Being Really Mobile Friendly
#1
Posted 24 September 2011 - 12:58 PM
I started a new blog using a child theme from the twentyeleven theme that Wordpress now promotes as the latest and best. I was really impressed with how mobile friendly the resultant is. In consequence I've switched all my blogs to child themes of twentyeleven and I'm pleased with the result.
I would be interested to have reactions to the above and to the actual newly themed blogs. If you can dip in and check with mobile devices other than Android, that would be useful too.
The blogs are
http://www.bpwrap.com
http://www.otherbb.com
http://www.staygolinks.com
http://www.seniormoneymemos.com
http://www.seniorhealthmemos.com
I have only one major concern at the moment but will raise that in a separate thread.
#2
Posted 24 September 2011 - 06:17 PM
Compare with the original Twentyeleven demo site.

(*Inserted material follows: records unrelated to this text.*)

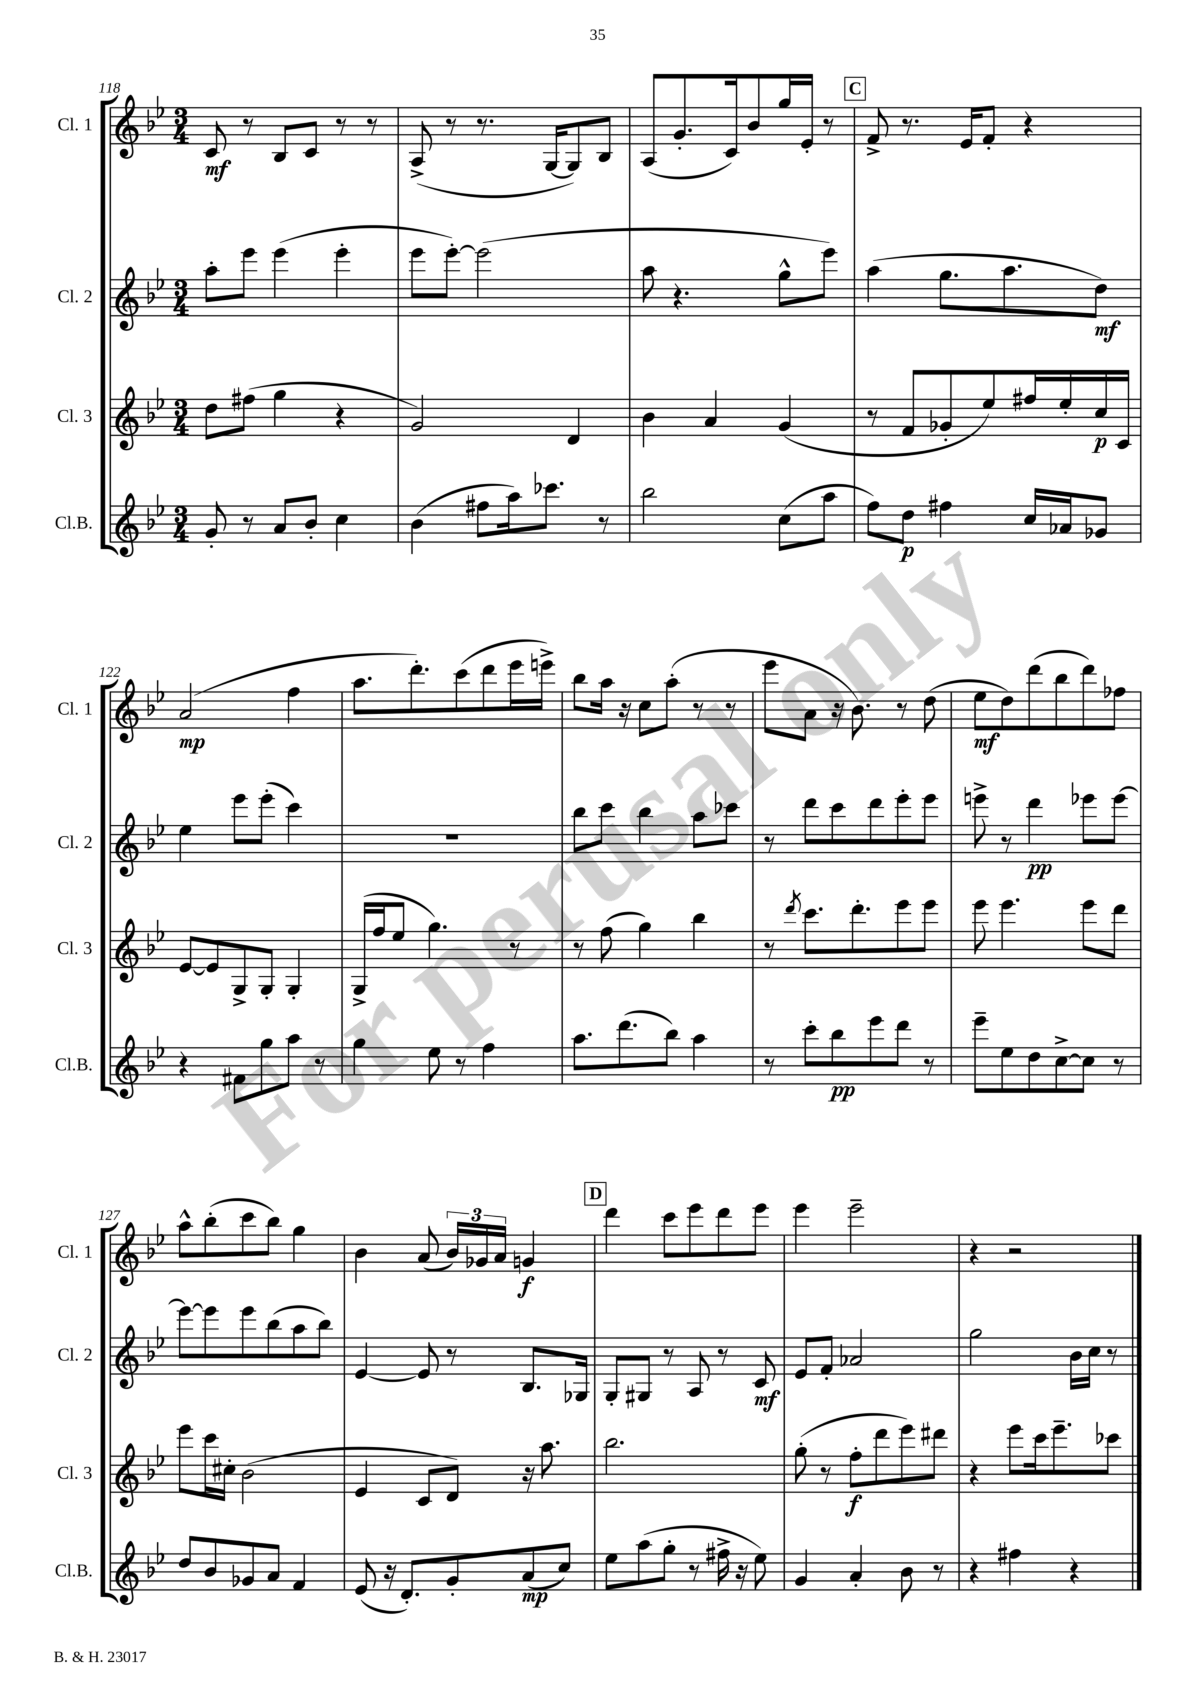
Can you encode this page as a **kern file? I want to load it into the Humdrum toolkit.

**kern	**dynam	**kern	**dynam	**kern	**dynam	**kern	**dynam
*part4	*part4	*part3	*part3	*part2	*part2	*part1	*part1
*staff4	*staff4	*staff3	*staff3	*staff2	*staff2	*staff1	*staff1
*I"Cl.B.	*	*I"Cl. 3	*	*I"Cl. 2	*	*I"Cl. 1	*
*I'Cl.B.	*	*I'Cl. 3	*	*I'Cl. 2	*	*I'Cl. 1	*
*clefG2	*	*clefG2	*	*clefG2	*	*clefG2	*
*k[b-e-]	*	*k[b-e-]	*	*k[b-e-]	*	*k[b-e-]	*
*M3/4	*	*M3/4	*	*M3/4	*	*M3/4	*
=118	=118	=118	=118	=118	=118	=118	=118
8g'/	.	8dd\L	.	8aa'\L	.	8c/	mf
8r	.	(8ff#X\J	.	8eee-\J	.	8r	.
8a/L	.	4gg\	.	(4eee-\	.	8B-/L	.
8b-'/J	.	.	.	.	.	8c/J	.
4cc\	.	4r	.	4eee-'\	.	8r	.
.	.	.	.	.	.	8r	.
=119	=119	=119	=119	=119	=119	=119	=119
(4b-\	.	2g/)	.	8eee-\L	.	(8A^/	.
.	.	.	.	[8eee-'\J)	.	8r	.
8ff#X\L	.	.	.	(2eee-\]	.	8.r	.
16aa\k)	.	.	.	.	.	.	.
8.ccc-X\J	.	.	.	.	.	[16G/KL	.
.	.	4d/	.	.	.	8G/])	.
8r	.	.	.	.	.	8B-/J	.
=120	=120	=120	=120	=120	=120	=120	=120
2bb-\	.	4b-\	.	8aa\	.	(8A/L	.
.	.	.	.	4.r	.	8.g'/	.
.	.	4a/	.	.	.	.	.
.	.	.	.	.	.	16c/k)	.
.	.	.	.	.	.	8b-/	.
(8cc\L	.	(4g/	.	8gg^^\L	.	16gg/L	.
.	.	.	.	.	.	16e-'/JJ	.
8aa\J	.	.	.	8eee-\J)	.	8r	.
!!LO:REH:place=s1:t=C
=121	=121	=121	=121	=121	=121	=121	=121
8ff\L)	.	8r	.	(4aa\	.	8f^/	.
8dd\J	p	8f/L	.	.	.	8.r	.
4ff#X\	.	8g-X'/	.	8.gg\L	.	.	.
.	.	.	.	.	.	16e-/KL	.
.	.	8ee-/)	.	.	.	8f'/J	.
.	.	.	.	8.aa\	.	.	.
16cc/LL	.	16ff#X/L	.	.	.	4r	.
16a-X/J	.	16ee-'/	.	.	.	.	.
8g-X/J	.	16cc/	p	8dd\J)	mf	.	.
.	.	16c/JJ	.	.	.	.	.
!!LO:LB:g=z
=122	=122	=122	=122	=122	=122	=122	=122
4r	.	[8e-/L	.	4ee-\	.	(2a/	mp
.	.	8e-/]	.	.	.	.	.
8f#X\L	.	8G^/	.	8eee-\L	.	.	.
8gg\	.	8G'/J	.	(8eee-'\J	.	.	.
8aa\J	.	4G'/	.	4ccc\)	.	4ff\	.
8r	.	.	.	.	.	.	.
=123	=123	=123	=123	=123	=123	=123	=123
4gg\	.	(16G^/LL	.	2.r	.	8.aa\L	.
.	.	16ff/J	.	.	.	.	.
.	.	8ee-/J	.	.	.	.	.
.	.	.	.	.	.	8.ddd'\)	.
8ee-\	.	4.gg\)	.	.	.	.	.
8r	.	.	.	.	.	(8ccc\	.
4ff\	.	.	.	.	.	8ddd\	.
.	.	8r	.	.	.	16eee-\L	.
.	.	.	.	.	.	16eeen^\JJ)	.
=124	=124	=124	=124	=124	=124	=124	=124
8.aa\L	.	8r	.	8bb-\L	.	8bb-\L	.
.	.	(8ff\	.	8ccc\J	.	16aa\Jk	.
(8.ddd\	.	.	.	.	.	16r	.
.	.	4gg\)	.	4bb-\	.	8cc\L	.
8bb-\J)	.	.	.	.	.	(8aa'\J	.
4aa\	.	4bb-\	.	8aa\L	.	8r	.
.	.	.	.	8ccc-X\J	.	8r	.
=125	=125	=125	=125	=125	=125	=125	=125
8r	.	8r	.	8r	.	8eee-\L	.
.	.	8qddd/	.	.	.	.	.
8ccc'\L	.	8.ccc\L	.	8ddd\L	.	8a\J	.
8bb-\	pp	.	.	8ccc\	.	16r	.
.	.	8.ddd'\	.	.	.	8.b-\)	.
8eee-\	.	.	.	8ddd\	.	.	.
8ddd\J	.	8eee-\	.	8eee-'\	.	8r	.
8r	.	8eee-\J	.	8eee-\J	.	(8dd\	.
=126	=126	=126	=126	=126	=126	=126	=126
8eee-~\L	.	8eee-\	.	8eeen^\	.	8ee-\L	mf
8ee-\	.	4.eee-\	.	8r	.	8dd\)	.
8dd\	.	.	.	4ddd\	pp	(8ddd\	.
[8cc^\	.	.	.	.	.	8bb-\	.
8cc\J]	.	8eee-\L	.	8eee-X\L	.	8ddd\)	.
8r	.	8ddd\J	.	[8eee-\J	.	8ff-X\J	.
!!LO:LB:g=z
=127	=127	=127	=127	=127	=127	=127	=127
8dd/L	.	8eee-\L	.	8eee-\L_	.	8aa^^\L	.
8b-/	.	16ccc\L	.	8eee-\]	.	(8bb-'\	.
.	.	16cc#X'\JJ	.	.	.	.	.
8g-X/	.	(2b-\	.	8eee-\	.	8ccc\	.
8a/J	.	.	.	(8bb-\	.	8bb-\J)	.
4f/	.	.	.	8aa\	.	4gg\	.
.	.	.	.	8bb-\J)	.	.	.
=128	=128	=128	=128	=128	=128	=128	=128
(8e-/	.	4e-/	.	[4e-/	.	4b-\	.
16r	.	.	.	.	.	.	.
8.d'/L)	.	.	.	.	.	.	.
.	.	8c/L	.	8e-/]	.	(8a/	.
8g'/	.	8d/J)	.	8r	.	24b-/LL)	.
.	.	.	.	.	.	24g-X/	.
.	.	.	.	.	.	24a/JJ	.
(8a/	mp	16r	.	8.B-/L	.	4gn/	f
.	.	8.aa\	.	.	.	.	.
8cc/J)	.	.	.	.	.	.	.
.	.	.	.	16G-X/Jk	.	.	.
!!LO:REH:place=s1:t=D
=129	=129	=129	=129	=129	=129	=129	=129
8ee-\L	.	2.bb-\	.	8G'/L	.	4ddd\	.
(8aa\	.	.	.	8G#X/J	.	.	.
8gg'\J	.	.	.	8r	.	8ccc\L	.
8r	.	.	.	8A/	.	8eee-\	.
16ff#X^\	.	.	.	8r	.	8ddd\	.
16r	.	.	.	.	.	.	.
8ee-\)	.	.	.	8c/	mf	8eee-\J	.
=130	=130	=130	=130	=130	=130	=130	=130
4g/	.	(8gg'\	.	8e-/L	.	4eee-\	.
.	.	8r	.	8f'/J	.	.	.
4a'/	.	8ff'\L	f	2a-X/	.	2eee-~\	.
.	.	8ddd\	.	.	.	.	.
8b-\	.	8eee-\)	.	.	.	.	.
8r	.	8ddd#X\J	.	.	.	.	.
=131	=131	=131	=131	=131	=131	=131	=131
4r	.	4r	.	2gg\	.	4r	.
4ff#X\	.	8eee-\L	.	.	.	2r	.
.	.	16ccc\k	.	.	.	.	.
.	.	8.eee-~\	.	.	.	.	.
4r	.	.	.	16b-\LL	.	.	.
.	.	.	.	16cc\JJ	.	.	.
.	.	8ccc-X\J	.	8r	.	.	.
==	==	==	==	==	==	==	==
*-	*-	*-	*-	*-	*-	*-	*-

Right now, it's still an edited twentyeleven. I haven't moved it over to its own theme, yet. I'll be tinkering with functions.php to allow for a sidebar on all pages. Probably the only individual templates I'll need to edit are header.php and footer.php - maybe not the footer.
I *love* the way you can re-size all the way down to iphone width and still have a good looking layout. It took a little tinkering with the responsive structure part of the CSS. Totally worth it. This sort of thing has been possible for a while. The combo of having it in a WordPress default theme and the gradual updating of browsers will help it take off.
At a first, when I looked at Twentyeleven I saw design details that I wasn't crazy about. Poking around inside has been a great learning experience. There are a bunch of neat little css treats worked in there to investigate and make your own.
#3
Posted 24 September 2011 - 07:08 PM
Mobile users are more task driven. RIAs, one page destinations, listings. Think Reader's Digest version.
It simply isn't realistic to lean on layout to do what shouldn't be done in the first place. That's gimmick thinking. Strip out the whole site, rethink it, and redeliver a mobile version that treats the mobile user differently from the redular user.
Do not strive to replicate the desktop version via mobile. That's fashionable now. Force fitting your desktop browser website to a mobile user won't last.
Edited by DCrx, 24 September 2011 - 07:12 PM.
#4
Posted 24 September 2011 - 07:43 PM
DCRX, would you host a separate version at a .mobi destination? Maybe give users the choice? Or automagically send them to the most likely version?
This Adobe video about media querries is pretty neat. Granted, we're still talking about resizing the same design, but once the items to be re-sized are identified, they can be addressed with device-specific information later.
#5
Posted 24 September 2011 - 09:27 PM
#6
Posted 25 September 2011 - 08:56 AM
DCRX, would you host a separate version at a .mobi destination? Maybe give users the choice? Or automagically send them to the most likely version?
It would depend first on knowing the mobile user goals.
Could be the .com would be a content site, the .mobi would be better as an RIA. That would fit what I'm talking about.
And futher, the .com might be for prospects, while the better route for the mobile version to take would be to cater specifically to customers. Now that makes some sense.
A mobile user could realistically want, for instance, to check order status. ...from a mobile office. ...out in the flield. ...while somebody who needs the information is on hold. Providing a instant way to do that -- conceivably even to the point of not having to log in -- serves the user ...not the browser.
One more time, try putting the user into the picture and things change. It's not just a browser on a cell phone to force fit the site into.
Browsers are not going to your site, disconnected from any human presence or motivation. A lot of these kind of discussions surgically remove any notion of what's going on with the user that they're looking at your site with a mobile -- when they have a desktop or laptop as well.
Simple rule-of-thumb: No user. No UI.
Sorry to say, but no sane person visits a site just to see if it looks the same on their iPhone as it does on their desktop. Yet that is the alpha and omega of discussion.
Being browser friendly can mean the mobile user is left out of the discussion. ...Which is really unfriendly. Start testing for user compatibility and the browser compatibility will follow.
Edited by DCrx, 25 September 2011 - 09:36 AM.
#7
Posted 27 September 2011 - 09:53 AM
- your slogan width is larger, than what words need
- your ads don't decrease in width
- the Facebook button text doesn't wrap, too.
Edited by A.N.Onym, 27 September 2011 - 09:54 AM.
#8
Posted 27 September 2011 - 01:19 PM
And that reminds me, I need to make some changes.....
For mine the site is different really, the homepage is a list of latest posts, like most blogs are. Menu still cat links but all trimmed down to the basics. Logo more like a favicon (but not) than the main site logo.
Edit - ignore that, homepage is now a Page and shows same, I had forgotten about that!
Not touched it in over a year, really needs updating ....
Edited by jonbey, 27 September 2011 - 01:21 PM.